Do we live in a world that is meaningful and makes sense?
One day your life is going along the way it always does so you have no reason to question it, and the next day something happens to turn it upside down, and suddenly it feels like you have lost your place in the universe. This is the start of your existential crisis, and the first stage is disbelief followed closely by fear. For example Albert Markovski, a good guy environmental activist whose company “Open Spaces” tries to preserve natural habitats suddenly finds himself out of a job when his enemy Brad, boss of the Huckabees megastore (“the everything store”) takes over. There is even a literature angle to the takeover. Brad’s stories, not to mention his good looks, impress the older females at Open Spaces who have grown tired of Albert’s boring “save the environment” poems. Albert then goes to existential detectives Bernard and Vivian Jaffe and asks them to uncover the meaning of his life, which has just fallen apart. Unfortunately, their advice, “Everything is the same, even if it’s different,” does not give him any enlightenment, and so he goes to Caterine, a “dark existentialist.” She tells him to stop thinking and get into a state of “pure being” by smacking a ball in his face, and he ends up setting Brad’s house on fire.

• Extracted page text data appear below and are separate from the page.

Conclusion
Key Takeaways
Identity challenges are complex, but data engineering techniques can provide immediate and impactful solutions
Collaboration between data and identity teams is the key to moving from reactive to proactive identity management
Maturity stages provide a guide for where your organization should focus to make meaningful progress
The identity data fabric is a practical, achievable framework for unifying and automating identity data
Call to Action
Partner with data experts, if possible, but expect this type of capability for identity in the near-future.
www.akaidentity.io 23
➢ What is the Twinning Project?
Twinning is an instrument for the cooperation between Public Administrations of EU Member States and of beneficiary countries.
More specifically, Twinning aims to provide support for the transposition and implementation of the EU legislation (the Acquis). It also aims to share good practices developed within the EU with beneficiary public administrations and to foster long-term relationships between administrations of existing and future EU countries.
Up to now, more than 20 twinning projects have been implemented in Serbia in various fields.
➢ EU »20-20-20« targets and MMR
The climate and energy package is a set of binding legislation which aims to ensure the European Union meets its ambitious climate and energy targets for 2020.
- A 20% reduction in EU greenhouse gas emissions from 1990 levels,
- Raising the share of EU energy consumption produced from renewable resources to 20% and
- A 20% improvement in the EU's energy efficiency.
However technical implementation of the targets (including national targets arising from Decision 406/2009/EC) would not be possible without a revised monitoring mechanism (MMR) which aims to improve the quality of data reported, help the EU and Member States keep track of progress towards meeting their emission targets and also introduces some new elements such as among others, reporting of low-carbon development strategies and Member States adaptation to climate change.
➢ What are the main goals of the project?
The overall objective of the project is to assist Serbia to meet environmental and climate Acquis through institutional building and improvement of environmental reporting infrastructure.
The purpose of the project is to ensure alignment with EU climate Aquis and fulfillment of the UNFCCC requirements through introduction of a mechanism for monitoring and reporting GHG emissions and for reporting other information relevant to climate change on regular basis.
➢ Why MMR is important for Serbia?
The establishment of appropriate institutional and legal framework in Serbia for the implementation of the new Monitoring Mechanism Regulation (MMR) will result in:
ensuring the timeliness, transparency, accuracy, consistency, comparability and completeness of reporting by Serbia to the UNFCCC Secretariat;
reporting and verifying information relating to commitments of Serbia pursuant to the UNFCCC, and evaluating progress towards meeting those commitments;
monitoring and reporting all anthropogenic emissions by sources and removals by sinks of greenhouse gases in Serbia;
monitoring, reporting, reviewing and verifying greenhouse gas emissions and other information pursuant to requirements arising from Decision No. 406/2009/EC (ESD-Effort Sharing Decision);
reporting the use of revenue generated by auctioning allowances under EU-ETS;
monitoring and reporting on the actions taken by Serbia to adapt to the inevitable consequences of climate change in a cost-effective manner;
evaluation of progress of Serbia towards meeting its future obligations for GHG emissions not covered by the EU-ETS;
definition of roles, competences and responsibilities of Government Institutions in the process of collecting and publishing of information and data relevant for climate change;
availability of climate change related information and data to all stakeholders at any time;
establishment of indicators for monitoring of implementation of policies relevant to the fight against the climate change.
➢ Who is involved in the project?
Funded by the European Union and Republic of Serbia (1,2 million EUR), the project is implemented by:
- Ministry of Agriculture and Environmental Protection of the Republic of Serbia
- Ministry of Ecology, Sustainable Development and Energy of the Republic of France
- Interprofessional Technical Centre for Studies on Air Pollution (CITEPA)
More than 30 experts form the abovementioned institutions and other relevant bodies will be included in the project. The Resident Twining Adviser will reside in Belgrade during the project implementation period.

This is not exactly the act of freedom that Sartre or Camus had in mind, something that would reflect well on humanity. When Sisyphus, a clever king, fooled the gods one too many times when he captured Hades so no one could die, his own death ended in an eternal punishment of having to push a boulder up a hill that would just fall down again just as it reached the top. In this absurd situation, Sisyphus found satisfaction in the struggle to keep trying with the boulder, and this was Camus’ point. Sisyphus had to look within himself to find some meaning in his life since there was no outside power that was going to help him. Albert was no Sisyphus.
Albert was also not like a Dorothy, who was one day in her comfy farmhouse and the next traveling by tornado to the Land of Oz, where a wicked witch was out to kill her.

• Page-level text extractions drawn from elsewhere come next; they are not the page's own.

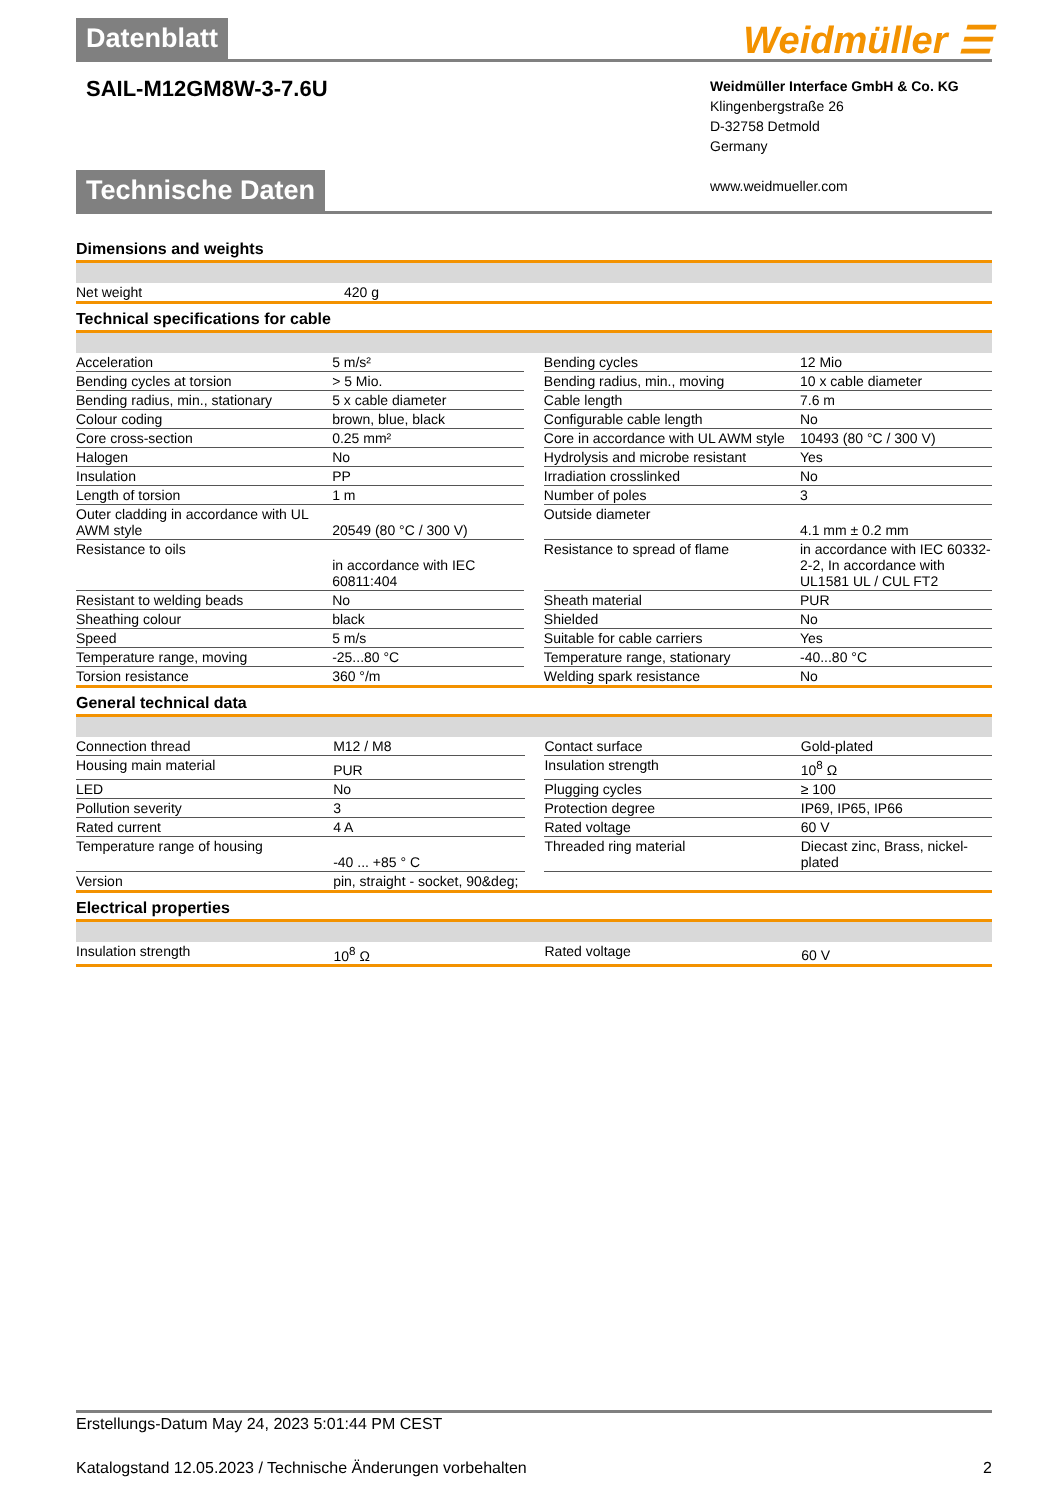Datenblatt Weidmüller ☰
SAIL-M12GM8W-3-7.6U
Weidmüller Interface GmbH & Co. KG
Klingenbergstraße 26
D-32758 Detmold
Germany
www.weidmueller.com
Technische Daten
Dimensions and weights
| Net weight | 420 g | | | |
Technical specifications for cable
| Acceleration | 5 m/s² | | Bending cycles | 12 Mio |
| Bending cycles at torsion | > 5 Mio. | | Bending radius, min., moving | 10 x cable diameter |
| Bending radius, min., stationary | 5 x cable diameter | | Cable length | 7.6 m |
| Colour coding | brown, blue, black | | Configurable cable length | No |
| Core cross-section | 0.25 mm² | | Core in accordance with UL AWM style | 10493 (80 °C / 300 V) |
| Halogen | No | | Hydrolysis and microbe resistant | Yes |
| Insulation | PP | | Irradiation crosslinked | No |
| Length of torsion | 1 m | | Number of poles | 3 |
| Outer cladding in accordance with UL AWM style | 20549 (80 °C / 300 V) | | Outside diameter | 4.1 mm ± 0.2 mm |
| Resistance to oils | in accordance with IEC 60811:404 | | Resistance to spread of flame | in accordance with IEC 60332-2-2, In accordance with UL1581 UL / CUL FT2 |
| Resistant to welding beads | No | | Sheath material | PUR |
| Sheathing colour | black | | Shielded | No |
| Speed | 5 m/s | | Suitable for cable carriers | Yes |
| Temperature range, moving | -25...80 °C | | Temperature range, stationary | -40...80 °C |
| Torsion resistance | 360 °/m | | Welding spark resistance | No |
General technical data
| Connection thread | M12 / M8 | | Contact surface | Gold-plated |
| Housing main material | PUR | | Insulation strength | 10<sup>8</sup> Ω |
| LED | No | | Plugging cycles | ≥ 100 |
| Pollution severity | 3 | | Protection degree | IP69, IP65, IP66 |
| Rated current | 4 A | | Rated voltage | 60 V |
| Temperature range of housing | -40 ... +85 ° C | | Threaded ring material | Diecast zinc, Brass, nickel-plated |
| Version | pin, straight - socket, 90&deg; | | | |
Electrical properties
| Insulation strength | 10<sup>8</sup> Ω | | Rated voltage | 60 V |
Erstellungs-Datum May 24, 2023 5:01:44 PM CEST
Katalogstand 12.05.2023 / Technische Änderungen vorbehalten 2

When she discovered there was no outside power to help her because the Wizard of Oz was a fraud, she found the strength inside herself to help her friends and herself.

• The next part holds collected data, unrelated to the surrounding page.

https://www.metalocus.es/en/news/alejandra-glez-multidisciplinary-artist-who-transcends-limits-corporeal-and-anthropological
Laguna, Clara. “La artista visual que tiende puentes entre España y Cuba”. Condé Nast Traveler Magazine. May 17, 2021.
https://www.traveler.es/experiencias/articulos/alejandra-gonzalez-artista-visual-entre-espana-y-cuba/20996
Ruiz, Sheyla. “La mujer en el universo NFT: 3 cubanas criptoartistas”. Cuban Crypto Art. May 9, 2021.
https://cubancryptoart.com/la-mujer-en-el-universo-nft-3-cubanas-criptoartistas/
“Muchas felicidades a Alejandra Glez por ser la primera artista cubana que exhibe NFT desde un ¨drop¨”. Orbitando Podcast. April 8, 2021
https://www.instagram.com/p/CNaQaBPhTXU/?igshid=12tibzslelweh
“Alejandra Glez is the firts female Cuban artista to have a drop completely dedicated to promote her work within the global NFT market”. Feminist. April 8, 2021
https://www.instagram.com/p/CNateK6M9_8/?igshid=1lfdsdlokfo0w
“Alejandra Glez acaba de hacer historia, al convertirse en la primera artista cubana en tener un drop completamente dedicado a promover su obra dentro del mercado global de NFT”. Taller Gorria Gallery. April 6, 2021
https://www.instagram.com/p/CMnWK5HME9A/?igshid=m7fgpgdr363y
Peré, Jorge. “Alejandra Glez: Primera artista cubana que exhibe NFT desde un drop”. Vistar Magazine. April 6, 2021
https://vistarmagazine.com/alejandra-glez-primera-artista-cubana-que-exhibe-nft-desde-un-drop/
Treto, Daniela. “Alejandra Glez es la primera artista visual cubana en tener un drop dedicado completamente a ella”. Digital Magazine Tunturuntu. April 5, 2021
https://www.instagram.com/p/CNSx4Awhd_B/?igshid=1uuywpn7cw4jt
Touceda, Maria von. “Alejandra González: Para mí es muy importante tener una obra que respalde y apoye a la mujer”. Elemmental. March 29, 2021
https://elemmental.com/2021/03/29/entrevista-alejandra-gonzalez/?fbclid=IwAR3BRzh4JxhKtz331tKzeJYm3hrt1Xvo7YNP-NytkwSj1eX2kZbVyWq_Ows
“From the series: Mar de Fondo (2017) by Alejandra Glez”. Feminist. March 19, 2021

In spite of the fact that Albert’s act of burning down Brad’s house was not a redeeming one, Albert discovers a sort of existential sympathy for Brad, who loses his beautiful house to the fire and his wife to the fireman. There is a happy ending with Albert back in his own job. Getting even by arson does not give meaning to life, but then “I Love Huckabees” is a comedy, and we do not have to try to make sense of it the way we do with our own lives. In my life if my world suddenly goes upside down, which it did two years ago when a new coach started benching his strongest players. I had to decide between saying, “Everything sucks” and riding it out continuing to do my best.
What was happening had nothing to do with me and so my world made no sense. The only way to give the experience meaning was to find it in me, and I think that is what the existentialists, Sartre and Camus, as opposed to Bernard and Vivian, are trying to tell us. The meaning in the universe has to come from inside ourselves.